If the production cap is successfully implemented, APBI predicts that coal supply to the international market will gradually decrease and prices will soar in response to high demand among Asian countries that have been going all out to boost the development of coal-fired power plants, including Malaysia, the Philippines and India.

The monthly average price of Asian benchmark Newcastle thermal coal reached US$111.43 per ton in November 2016, the highest since March 2012, before stabilizing at an average of $80.12 per ton in May 2017.

The government previously stated it was looking to limit coal production to a maximum of 400 million tons a year starting in 2019 and prioritize production for domestic use to balance against a lack of new coal discoveries.

Last year, the country produced 434 million tons of coal, surpassing the original target of 419 million tons of coal.

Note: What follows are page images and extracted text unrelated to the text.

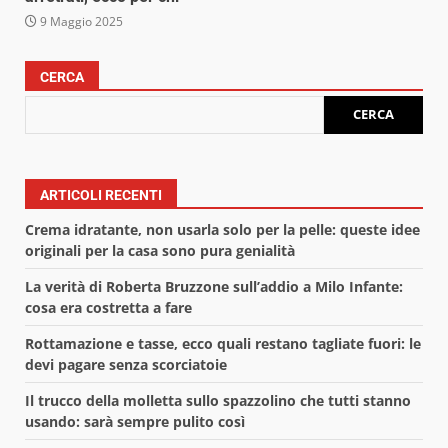
9 Maggio 2025
CERCA
CERCA
ARTICOLI RECENTI
Crema idratante, non usarla solo per la pelle: queste idee
originali per la casa sono pura genialità
La verità di Roberta Bruzzone sull’addio a Milo Infante:
cosa era costretta a fare
Rottamazione e tasse, ecco quali restano tagliate fuori: le
devi pagare senza scorciatoie
Il trucco della molletta sullo spazzolino che tutti stanno
usando: sarà sempre pulito così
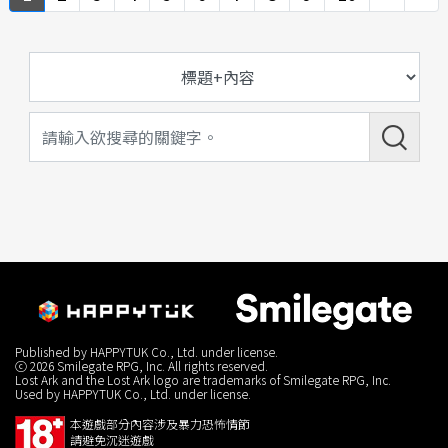
Published by HAPPYTUK Co., Ltd. under license.
ⓒ 2026 Smilegate RPG, Inc. All rights reserved.
Lost Ark and the Lost Ark logo are trademarks of Smilegate RPG, Inc.
Used by HAPPYTUK Co., Ltd. under license.
本遊戲部分內容涉及暴力恐怖情節
請避免沉迷遊戲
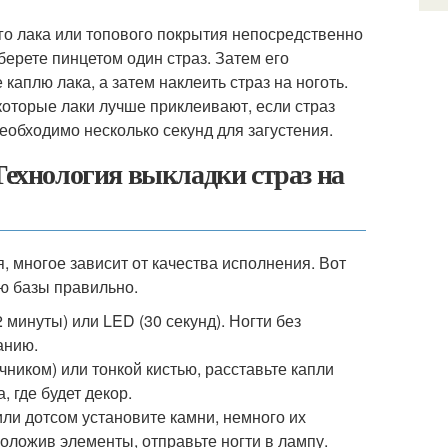
го лака или топового покрытия непосредственно
берете пинцетом один страз. Затем его
каплю лака, а затем наклеить страз на ноготь.
екоторые лаки лучше приклеивают, если страз
необходимо несколько секунд для загустения.
Технология выкладки страз на
 многое зависит от качества исполнения. Вот
ью базы правильно.
 минуты) или LED (30 секунд). Ногти без
анию.
ником) или тонкой кистью, расставьте капли
, где будет декор.
ли дотсом установите камни, немного их
оложив элементы, отправьте ногти в лампу.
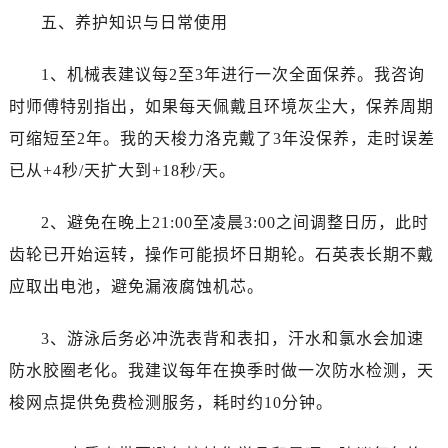
五、养护知识与日常使用
1、机械表建议每2至3年进行一次全面保养。我咨询
时师傅特别指出，如果每天佩戴且环境灰尘大，保养周期
可缩短至2年。我的天梭力洛克戴了3年没保养，走时误差
已从+4秒/天扩大到+18秒/天。
2、避免在晚上21:00至凌晨3:00之间调整日历，此时
齿轮已开始运转，操作可能损坏日期轮。石英表长期不戴
应取出电池，避免漏液腐蚀机芯。
3、游泳后务必冲洗表背和表扣，汗水和氯水会加速
防水胶圈老化。我建议每年在换季时做一次防水检测，天
梭网点提供免费检测服务，耗时约10分钟。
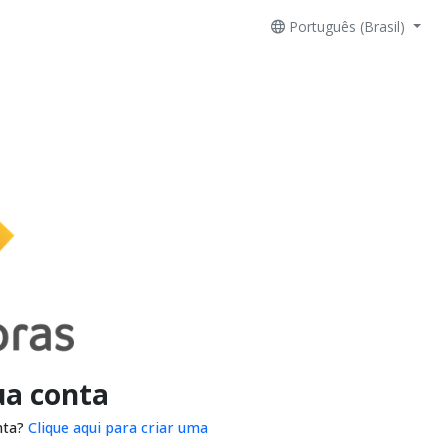
Português (Brasil)
ua conta
nta?
Clique aqui para criar uma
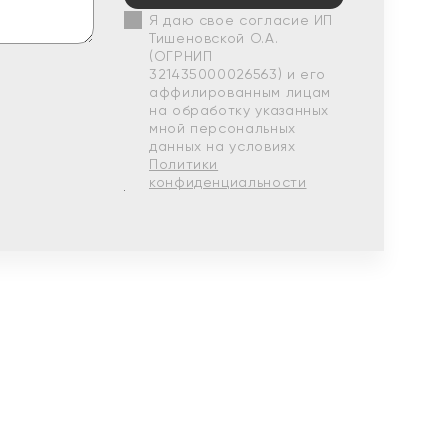
Я даю свое согласие ИП
Тишеновской О.А.
(ОГРНИП
321435000026563) и его
аффилированным лицам
на обработку указанных
мной персональных
данных на условиях
Политики
конфиденциальности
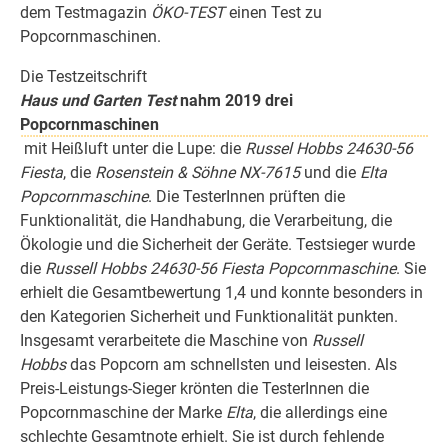
dem Testmagazin
ÖKO-TEST
einen Test zu
Popcornmaschinen.
Die Testzeitschrift
Haus und Garten Test
nahm 2019 drei
Popcornmaschinen
mit Heißluft unter die Lupe: die
Russel Hobbs 24630-56
Fiesta
, die
Rosenstein & Söhne NX-7615
und die
Elta
Popcornmaschine
. Die TesterInnen prüften die
Funktionalität, die Handhabung, die Verarbeitung, die
Ökologie und die Sicherheit der Geräte. Testsieger wurde
die
Russell Hobbs 24630-56 Fiesta Popcornmaschine
. Sie
erhielt die Gesamtbewertung 1,4 und konnte besonders in
den Kategorien Sicherheit und Funktionalität punkten.
Insgesamt verarbeitete die Maschine von
Russell
Hobbs
das Popcorn am schnellsten und leisesten. Als
Preis-Leistungs-Sieger krönten die TesterInnen die
Popcornmaschine der Marke
Elta
, die allerdings eine
schlechte Gesamtnote erhielt. Sie ist durch fehlende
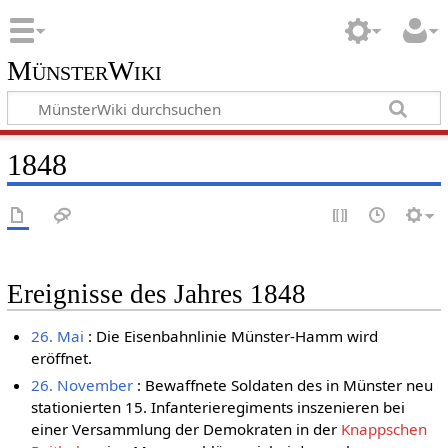
MünsterWiki
1848
Ereignisse des Jahres 1848
26. Mai
: Die Eisenbahnlinie Münster-Hamm wird
eröffnet.
26. November
: Bewaffnete Soldaten des in Münster neu
stationierten 15. Infanterieregiments inszenieren bei
einer Versammlung der Demokraten in der
Knappschen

Of the production volume, 124 million tons was used domestically, and 310 million tons were exported.

Indonesia had coal resources amounting to 128.06 billion tons and coal reserves of 28.46 billion tons by the end of 2016. These resources are mostly in Kalimantan and Sumatra.

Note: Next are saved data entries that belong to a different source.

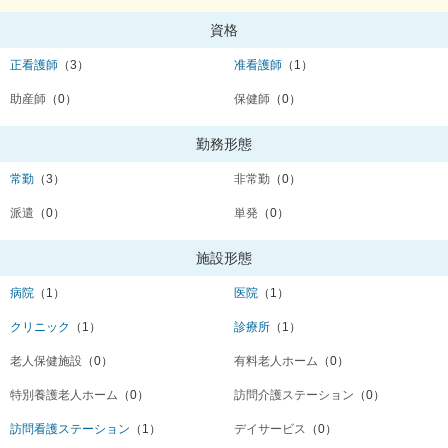
資格
正看護師
（3）
准看護師
（1）
助産師
（0）
保健師
（0）
勤務形態
常勤
（3）
非常勤
（0）
派遣
（0）
単発
（0）
施設形態
病院
（1）
医院
（1）
クリニック
（1）
診療所
（1）
老人保健施設
（0）
有料老人ホーム
（0）
特別養護老人ホーム
（0）
訪問介護ステーション
（0）
訪問看護ステーション
（1）
デイサービス
（0）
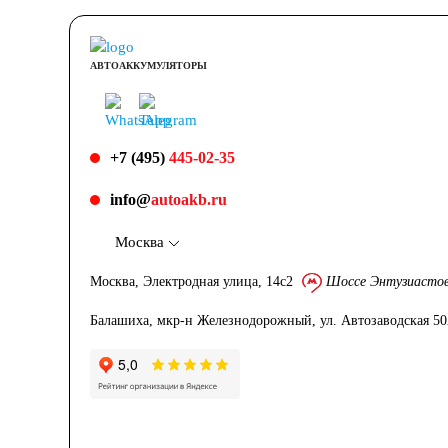
АВТОАККУМУЛЯТОРЫ
+7 (495)
445-02-35
info@
autoakb.ru
Москва
Москва, Электродная улица, 14с2
Шоссе Энтузиасто
Балашиха, мкр-н Железнодорожный, ул. Автозаводская 5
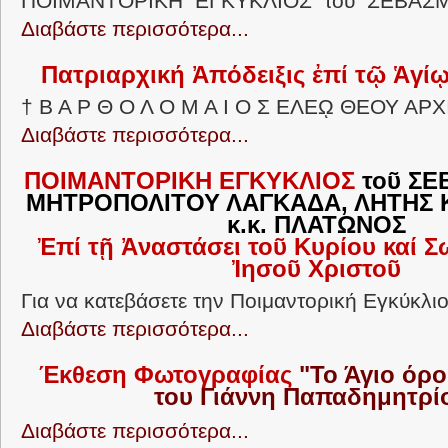
ΠΟΙΜΑΝΤΟΡΙΚΗ ΕΓΚΥΚΛΙΟΣ τοῦ ΣΕΒΑΣΜΙ
Διαβάστε περισσότερα...
Πατριαρχική Ἀπόδειξις ἐπί τῷ Ἁγί
† Β Α Ρ Θ Ο Λ Ο Μ Α Ι Ο Σ ΕΛΕῼ ΘΕΟΥ ΑΡ
Διαβάστε περισσότερα...
ΠΟΙΜΑΝΤΟΡΙΚΗ ΕΓΚΥΚΛΙΟΣ
τοῦ Σ
ΜΗΤΡΟΠΟΛΙΤΟΥ ΛΑΓΚΑΔΑ, ΛΗΤΗΣ Κ
κ.κ. ΠΛΑΤΩΝΟΣ
Ἐπί τῇ Ἀναστάσει τοῦ Κυρίου καί 
Ἰησοῦ Χριστοῦ
Για να κατεβάσετε την Ποιμαντορική Εγκύκλιο.
Διαβάστε περισσότερα...
Έκθεση Φωτογραφίας
"Το Άγιο όρο
του Γιάννη Παπαδημητρί
Διαβάστε περισσότερα...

The government estimates that domestic consumption will soar to 240 million tons a year in 2019 from only 111 million tons last year, in line with the ongoing development of various coal-fired power plants across the country.

The government may completely stop coal exports when domestic consumption reaches the same level of production of 400 million tons of coal.

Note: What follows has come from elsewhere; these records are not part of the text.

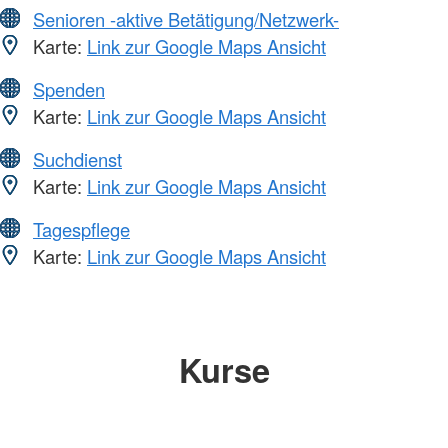
Senioren -aktive Betätigung/Netzwerk-
Karte:
Link zur Google Maps Ansicht
Spenden
Karte:
Link zur Google Maps Ansicht
Suchdienst
Karte:
Link zur Google Maps Ansicht
Tagespflege
Karte:
Link zur Google Maps Ansicht
Kurse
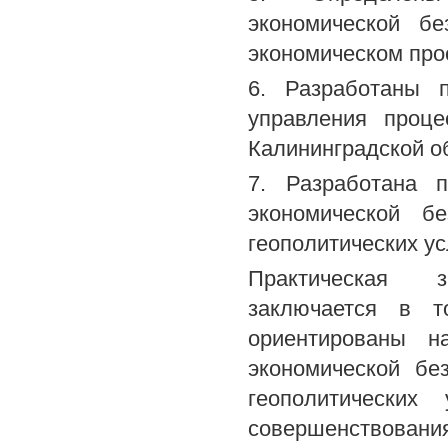
экономической бе
экономическом про
6. Разработаны 
управления проце
Калининградской о
7. Разработана п
экономической б
геополитических ус
Практическая з
заключается в т
ориентированы н
экономической бе
геополитически
совершенствования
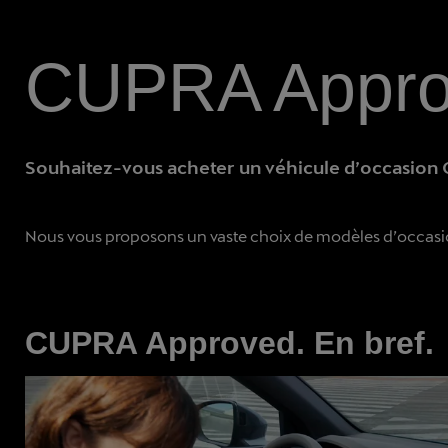
CUPRA Appr
Souhaitez-vous acheter un véhicule d’occasio
Nous vous proposons un vaste choix de modèles d’occasion:
CUPRA Approved. En bref.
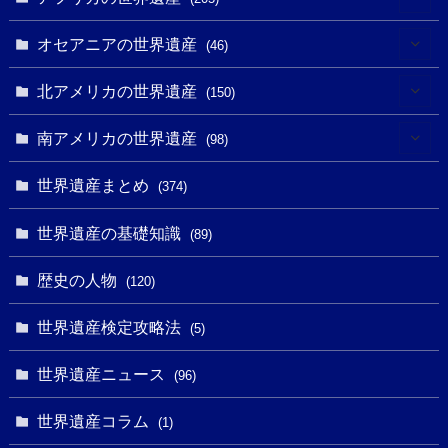
(2)
(3)
(8)
オセアニアの世界遺産
(46)
(7)
(6)
(1)
(1)
北アメリカの世界遺産
(150)
(10)
(4)
(1)
(25)
(31)
南アメリカの世界遺産
(98)
(10)
(1)
(3)
(1)
(1)
(14)
世界遺産まとめ
(374)
(32)
(43)
(32)
(1)
(1)
(4)
世界遺産の基礎知識
(89)
(49)
(109)
(13)
(6)
(1)
(6)
歴史の人物
(120)
(14)
(9)
(2)
(1)
(27)
(1)
世界遺産検定攻略法
(5)
(11)
(4)
(2)
(1)
(10)
(9)
世界遺産ニュース
(5)
(96)
(20)
(2)
(4)
(5)
(3)
(6)
世界遺産コラム
(13)
(1)
(1)
(1)
(5)
(8)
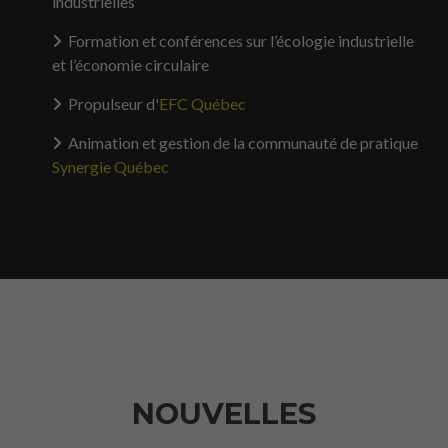
industrielles
Formation et conférences sur l’écologie industrielle
et l’économie circulaire
Propulseur d'
EFC Québec
Animation et gestion de la communauté de pratique
Synergie Québec
NOUVELLES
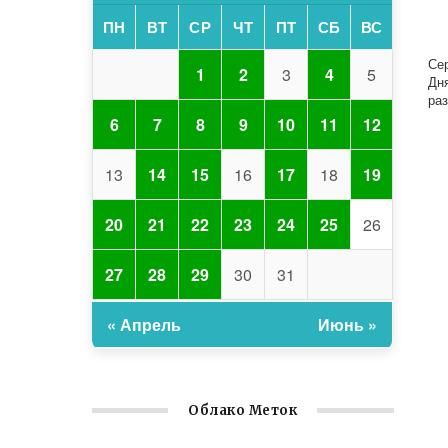
ПН
ВТ
СР
ЧТ
ПТ
СБ
ВС
Се
1
2
3
4
5
Дн
ра
6
7
8
9
10
11
12
13
14
15
16
17
18
19
20
21
22
23
24
25
26
27
28
29
30
31
« Апрель
Июнь »
Облако Меток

Indonesian Mining Association (IMA) chairman Ido Hutabarat said his association supported the government’s plan as coal would remain the cheapest source of energy for years to come.

“Each major coal producer has started to preserve supply for its own domestic market, including India and China, even though they still need imports,” Ido said.

“This is something that Indonesia can follow in a bid to maintain coal supply, let’s say, for the next 50 years.”

India, which produced 638.05 million tons of coal in 2015 to 2016, is in dire need of coal with the ongoing construction of 50 gigawatts (GW) of coal-fired power plants across the country.

China, which mined 3.36 billion tons of coal last year, aims to develop coal-fired power plants with a capacity of 205 GW during a period of 2016 -2020.

In Indonesia, the government plans to build an additional 31.9 GW of coal-fired power plants during the 2017-2026 period and coal is projected to account for 50.44 percent of the national energy mix by 2026.

World Coal Association CEO Benjamin Sporton said as Indonesia’s a major supplier to the seaborne coal market, reduction in supply from the country might cause tightening in the market.

To prepare for this, Indonesian coal producers are preparing to allocate a bigger portion of their production for the domestic market.

Publicly listed PT Adaro Energy plans to increase its domestic coal allocation from 30 percent at present to 50 percent by 2020, when its coal-fired Batang power plant in Central Java is slated for commercial operation. The facility will need about 7 million tons of coal a year. 

State-owned PT Bukit Asam says it can jack up its domestic portion above the current 60 percent level as the government aims to procure 35 GW of electricity by 2019.

Despite its support, APBI is also calling on the government to offer incentives and reduce red tape to boost reserves.

Among the regulations considered off-putting include permits from the Environment and Forestry Ministry with requirements that are difficult to meet.

There are several regulations on property taxes and royalties that overlap and cause uncertainty as well, APBI says

A report recently issued by BMI Research, a unit of Fitch, has stated that because of the government’s apparent preference for revenue over energy security, it is unlikely that it will implement any export ban in order to preserve reserves within the next two years, especially since Indonesia is feeling the crunch of declining non-tax revenues from the oil and gas sector. 

BMI predicts that there will be a much higher risk of coal export restrictions in four to five years as electricity consumption increases.